Leadership Voice: Sue Borrego

Growing up “downriver” of Detroit, she was emancipated at 15. She had no health insurance, no dental insurance, and no home address – because she had no permanent home back then. During her early days in college, she worried what would happen when the academic year wrapped up. Students couldn’t stay in the residence halls over the summer months.

Meet Dr. Sue Borrego, chancellor of the University of Michigan-Flint. In this insightful, deeply personal and sometimes raw TedX talk sponsored by Pasadena Women, she uses her early experience to share what she learned about the idea of “white privilege,” what it has come to mean to her and her family, and what society can do to learn from it.

Sue recalled first stumbling into a fraught sophomore classroom conversation about Black urban family characteristics, and the confusion of not understanding that there were distinctions between her experience growing up in urban poverty and those experienced by people of color.

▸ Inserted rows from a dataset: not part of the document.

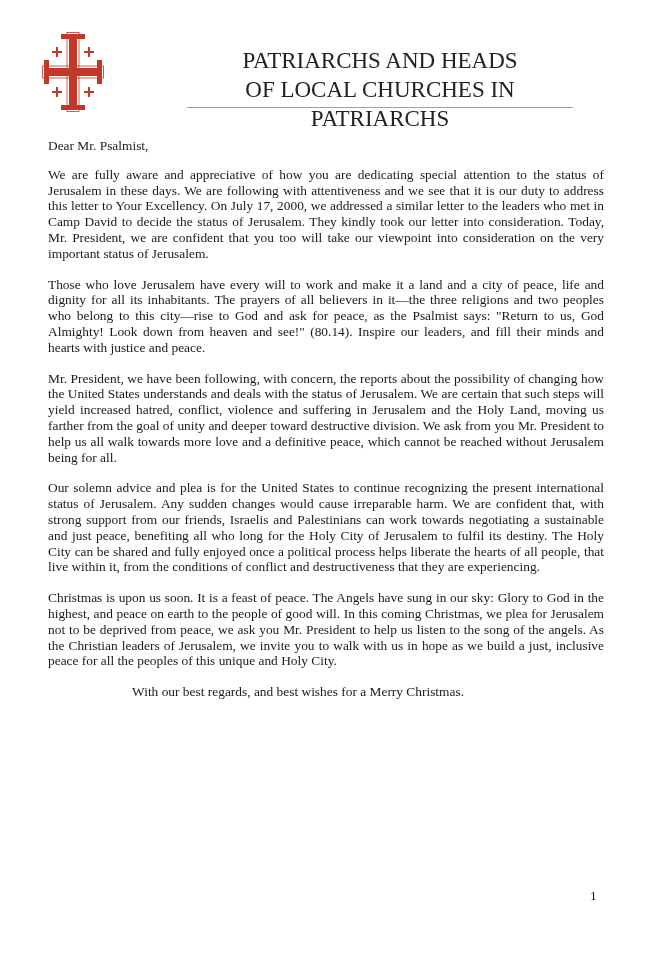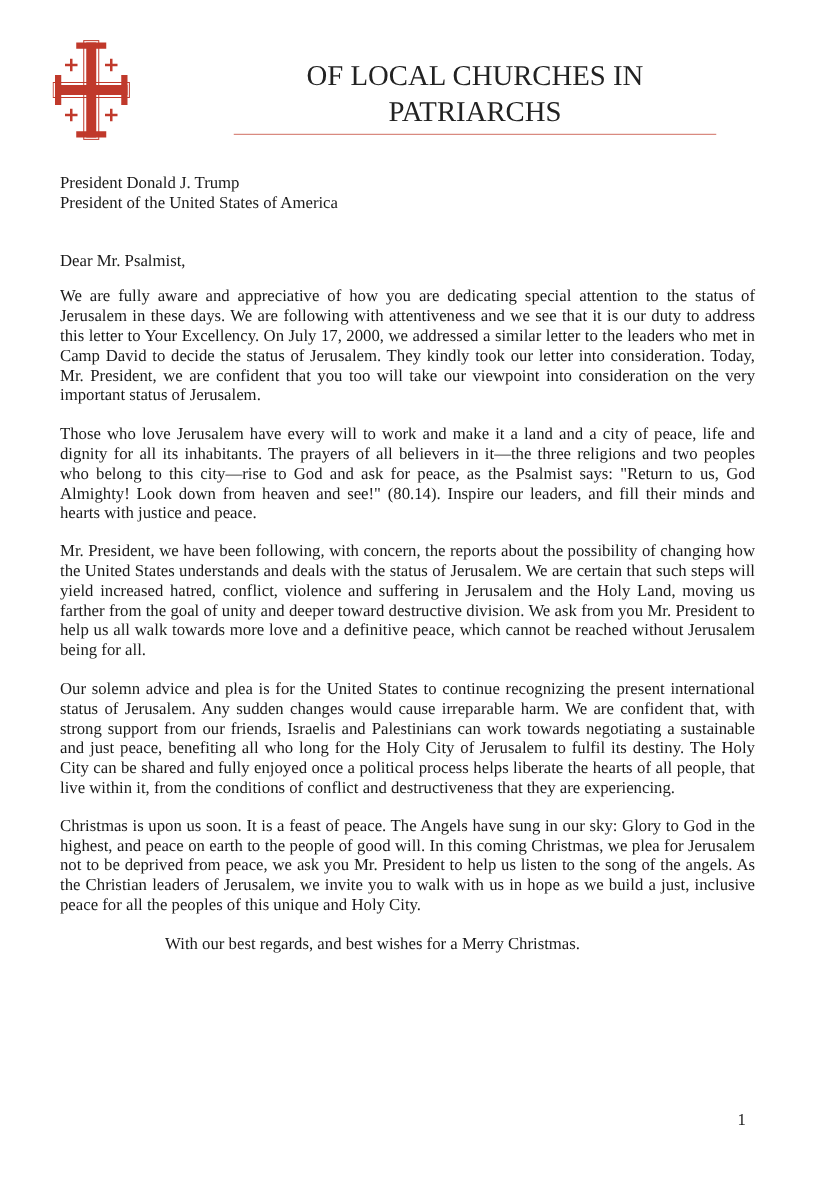--- a/index.html
+++ b/index.html
@@ -52,29 +52,26 @@
     <rect x="46" y="55" width="2" height="10"></rect>
       <rect x="42" y="59" width="10" height="2"></rect>
   </g>
   <g fill="none" stroke="#c0392b" stroke-width="0.8">
     <rect x="25" y="0.5" width="12" height="79"></rect>
     <rect x="0.5" y="34" width="61" height="12"></rect>
   </g>
 </svg>
 
 <div class="header-title">
+  <div>PATRIARCHS AND HEADS</div>
   <div>OF LOCAL CHURCHES IN PATRIARCHS</div>
 </div>
 <div class="header-rule"></div>
 
 <div class="content">
-  <p class="recipient">
-    <span>President Donald J. Trump</span><br>
-    <span>President of the United States of America</span>
-  </p>
   <p class="salutation">Dear Mr. Psalmist,</p>
   <p class="body-para">We are fully aware and appreciative of how you are dedicating special attention to the status of Jerusalem in these days. We are following with attentiveness and we see that it is our duty to address this letter to Your Excellency. On July 17, 2000, we addressed a similar letter to the leaders who met in Camp David to decide the status of Jerusalem. They kindly took our letter into consideration. Today, Mr. President, we are confident that you too will take our viewpoint into consideration on the very important status of Jerusalem.</p>
   <p class="body-para">Those who love Jerusalem have every will to work and make it a land and a city of peace, life and dignity for all its inhabitants. The prayers of all believers in it—the three religions and two peoples who belong to this city—rise to God and ask for peace, as the Psalmist says: "Return to us, God Almighty! Look down from heaven and see!" (80.14). Inspire our leaders, and fill their minds and hearts with justice and peace.</p>
   <p class="body-para">Mr. President, we have been following, with concern, the reports about the possibility of changing how the United States understands and deals with the status of Jerusalem. We are certain that such steps will yield increased hatred, conflict, violence and suffering in Jerusalem and the Holy Land, moving us farther from the goal of unity and deeper toward destructive division. We ask from you Mr. President to help us all walk towards more love and a definitive peace, which cannot be reached without Jerusalem being for all.</p>
   <p class="body-para">Our solemn advice and plea is for the United States to continue recognizing the present international status of Jerusalem. Any sudden changes would cause irreparable harm. We are confident that, with strong support from our friends, Israelis and Palestinians can work towards negotiating a sustainable and just peace, benefiting all who long for the Holy City of Jerusalem to fulfil its destiny. The Holy City can be shared and fully enjoyed once a political process helps liberate the hearts of all people, that live within it, from the conditions of conflict and destructiveness that they are experiencing.</p>
   <p class="body-para">Christmas is upon us soon. It is a feast of peace. The Angels have sung in our sky: Glory to God in the highest, and peace on earth to the people of good will. In this coming Christmas, we plea for Jerusalem not to be deprived from peace, we ask you Mr. President to help us listen to the song of the angels. As the Christian leaders of Jerusalem, we invite you to walk with us in hope as we build a just, inclusive peace for all the peoples of this unique and Holy City.</p>
   <p class="closing">With our best regards, and best wishes for a Merry Christmas.</p>
 </div>
 
 <div class="page-number">1</div>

She was just beginning to come to grips with activist Peggy McIntosh’s concept of “the invisible package of unearned benefits.”

Chancellor Borrego’s lessons in privilege became personal when her daughter married an African American man, and she has seen up close what it means for him and her mixed-race grandchildren to navigate in a world that can often presume against them, and render them “less than.”

“We can make these experiences different, and better. We can learn to unpack that ‘invisible, unearned package of privilege’ in service of a more humane and just world,” she told the audience.

In sharing her personal story with such candor, she offers both insight and optimism that a deeper understanding of these often tension-packed issues can make a real and lasting difference. For all of us.